The input:
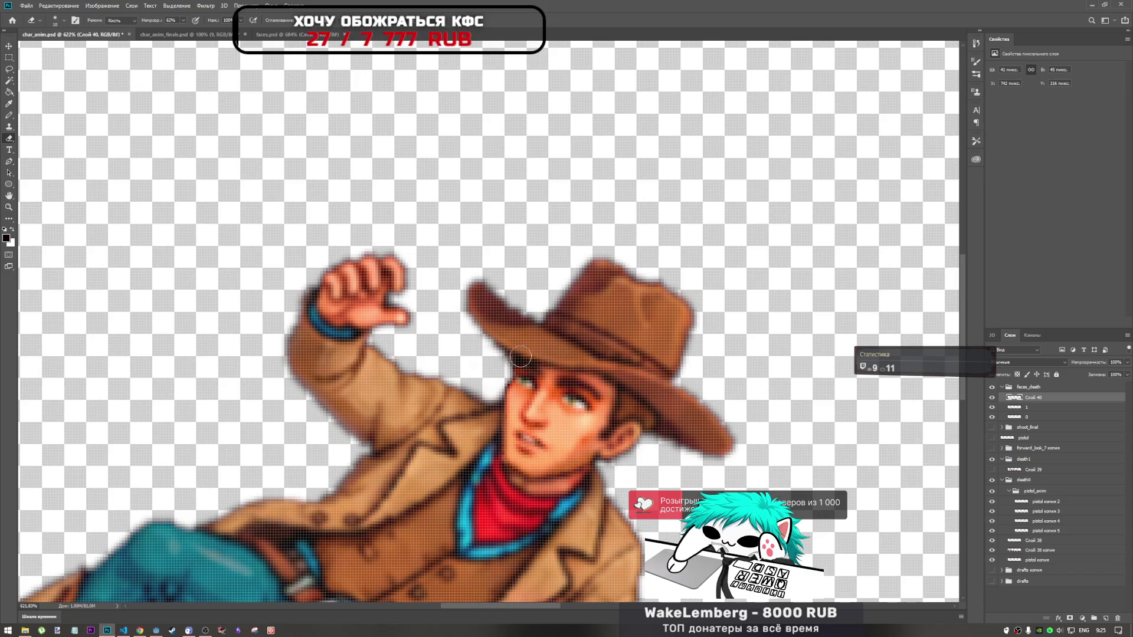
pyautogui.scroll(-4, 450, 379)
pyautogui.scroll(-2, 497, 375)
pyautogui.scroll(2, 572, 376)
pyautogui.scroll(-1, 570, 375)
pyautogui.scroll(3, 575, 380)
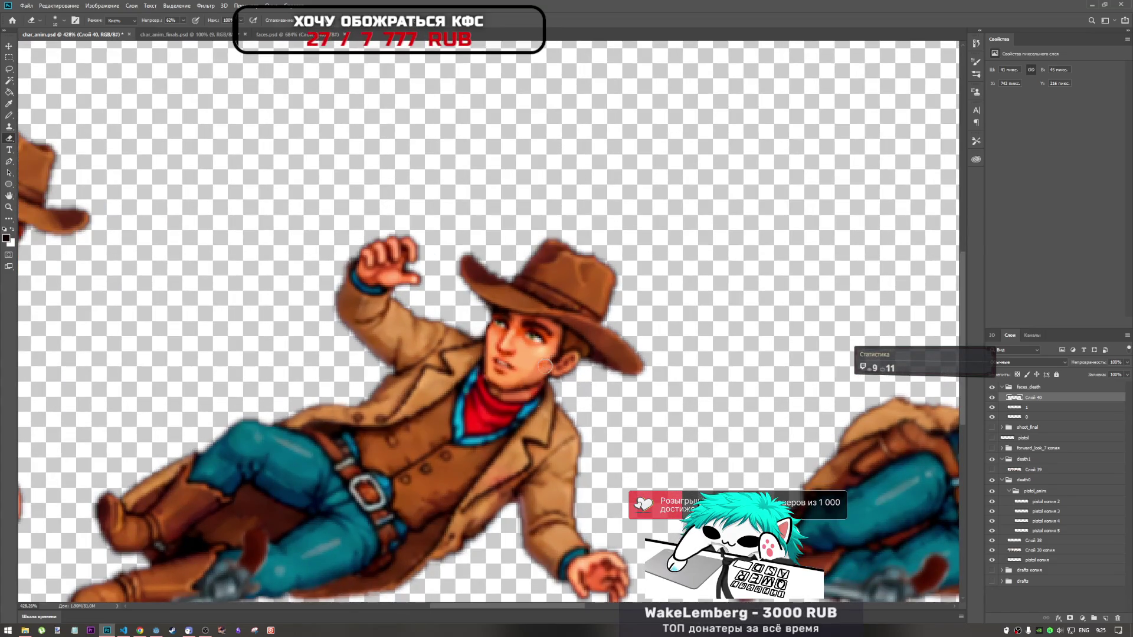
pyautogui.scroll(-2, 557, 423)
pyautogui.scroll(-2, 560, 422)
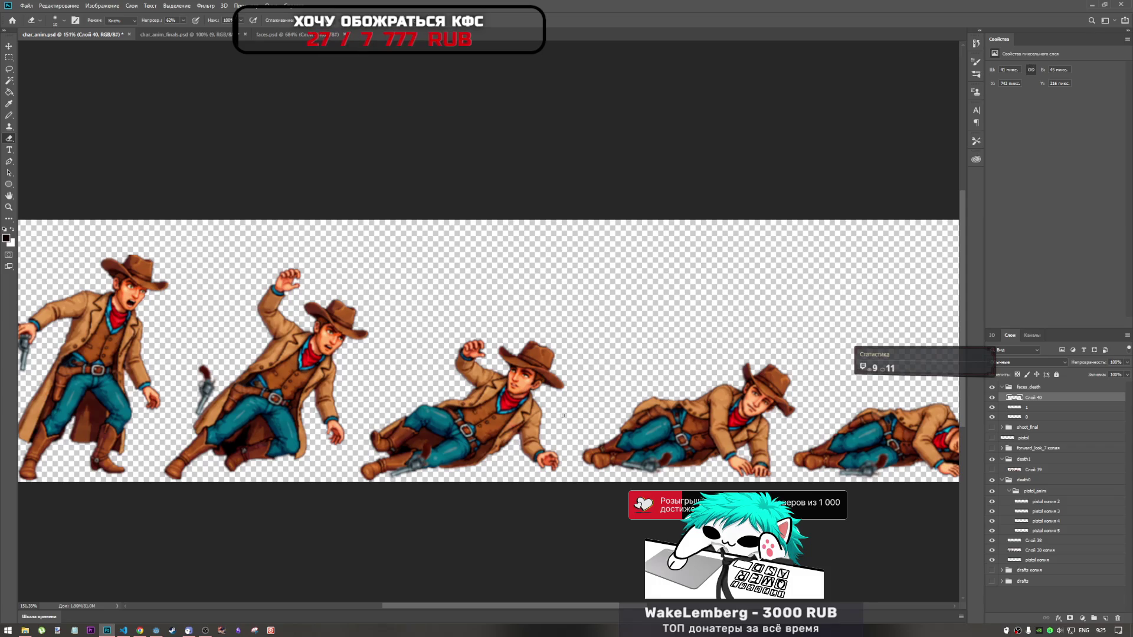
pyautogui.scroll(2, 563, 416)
==
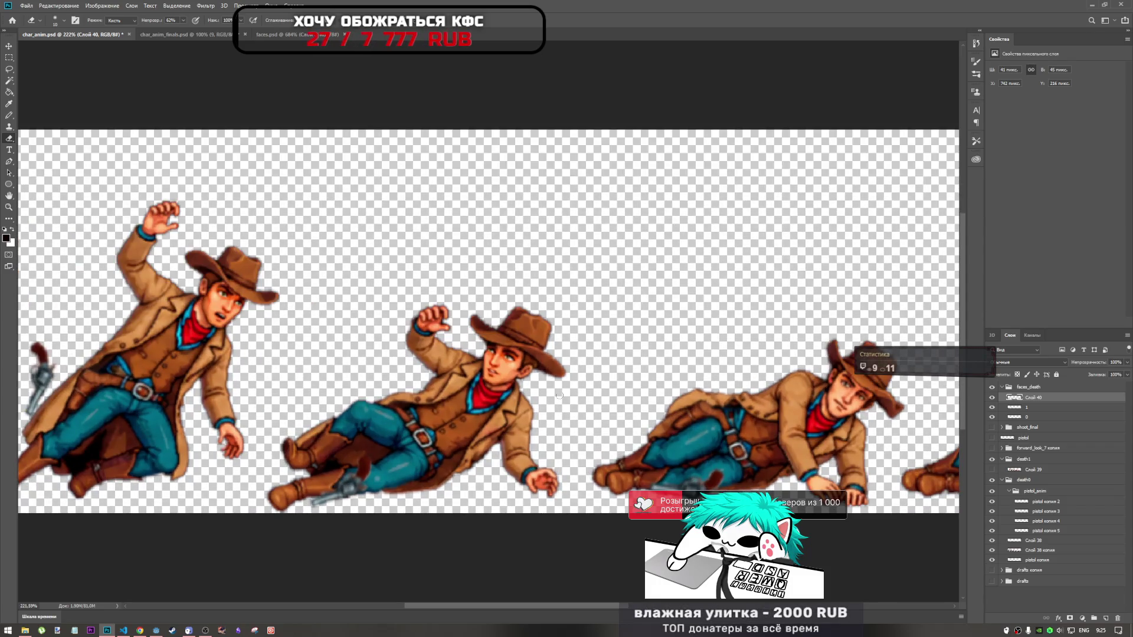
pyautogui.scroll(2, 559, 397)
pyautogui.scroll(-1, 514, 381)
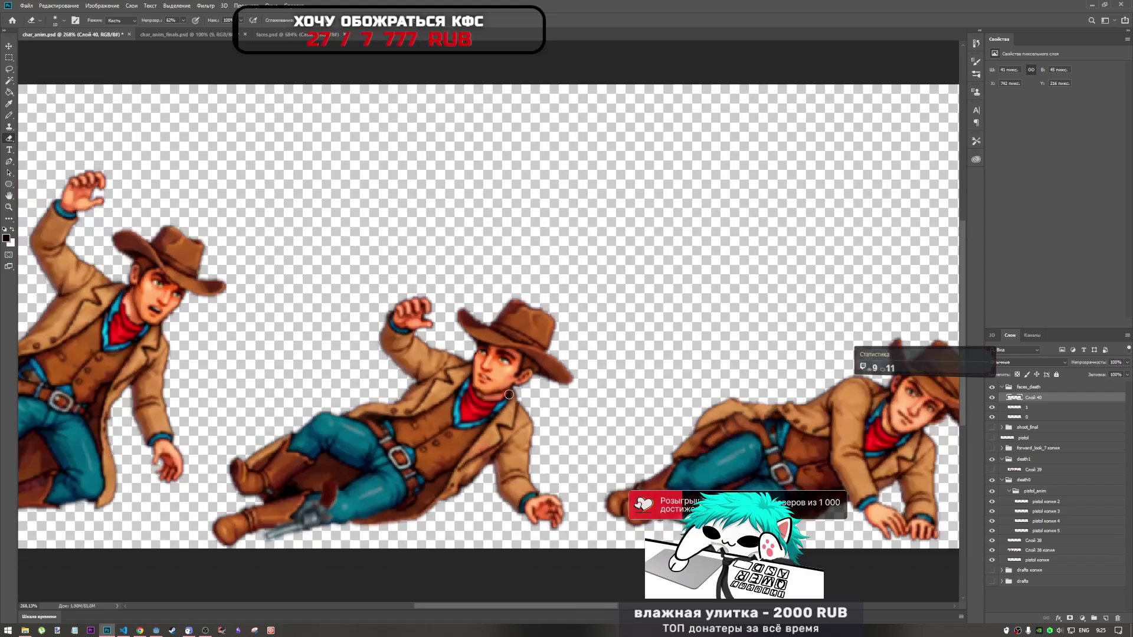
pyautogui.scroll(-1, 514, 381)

What to work on: In the entries above, find the line containing "pyautogui.scroll(-2, 497, 375)" and the line containing "pyautogui.scroll(2, 563, 416)", then copy both and every line between them exactly, without any picture.

Solution for this task:
pyautogui.scroll(-2, 497, 375)
pyautogui.scroll(2, 572, 376)
pyautogui.scroll(-1, 570, 375)
pyautogui.scroll(3, 575, 380)
pyautogui.scroll(-2, 557, 423)
pyautogui.scroll(-2, 560, 422)
pyautogui.scroll(2, 563, 416)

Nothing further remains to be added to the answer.